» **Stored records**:
******
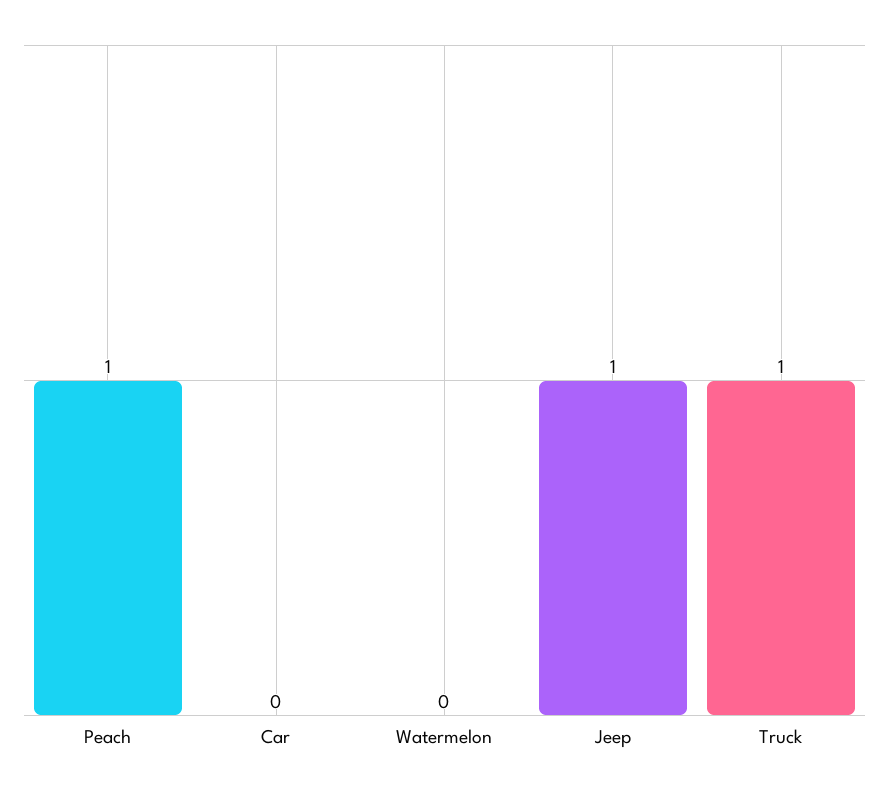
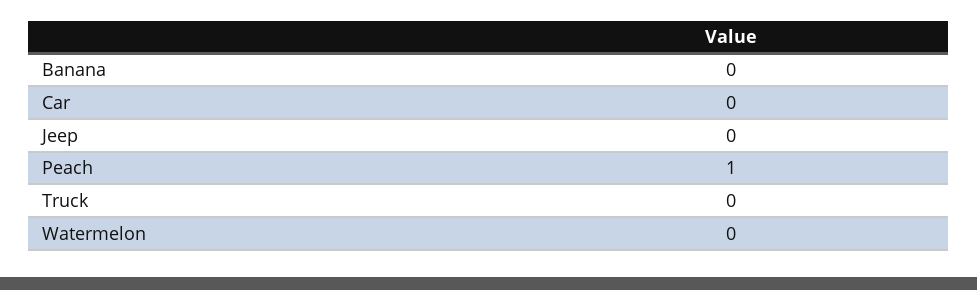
  {
    "Peach": 1,
    "Car": 0,
    "Watermelon": 0,
-   "Jeep": 1,
+   "Jeep": 0,
-   "Truck": 1
+   "Truck": 0,
+   "Banana": 0
  }

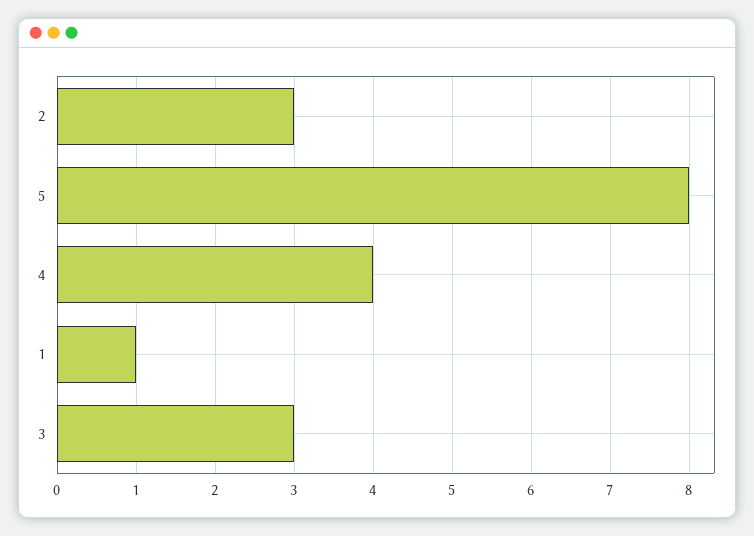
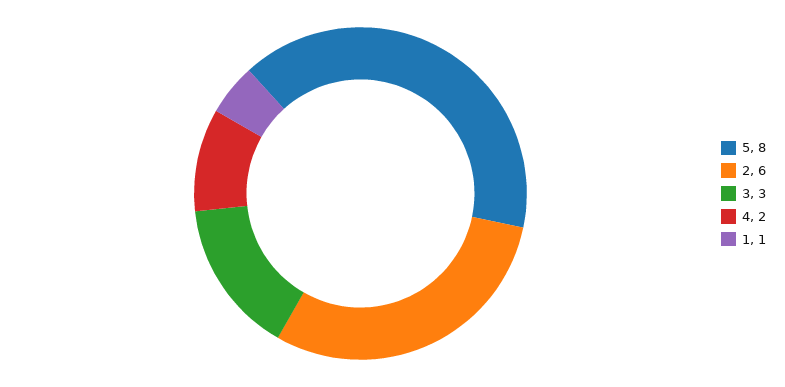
  {
-   "2": 3,
+   "2": 6,
    "5": 8,
-   "4": 4,
+   "4": 2,
    "1": 1,
    "3": 3
  }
******
» **EXERCISE REQUIREMENTS**: Repeat the records above exactly, without pictures.

» **RESPONSE TO THE EXERCISE**:
  {
    "Peach": 1,
    "Car": 0,
    "Watermelon": 0,
-   "Jeep": 1,
+   "Jeep": 0,
-   "Truck": 1
+   "Truck": 0,
+   "Banana": 0
  }

  {
-   "2": 3,
+   "2": 6,
    "5": 8,
-   "4": 4,
+   "4": 2,
    "1": 1,
    "3": 3
  }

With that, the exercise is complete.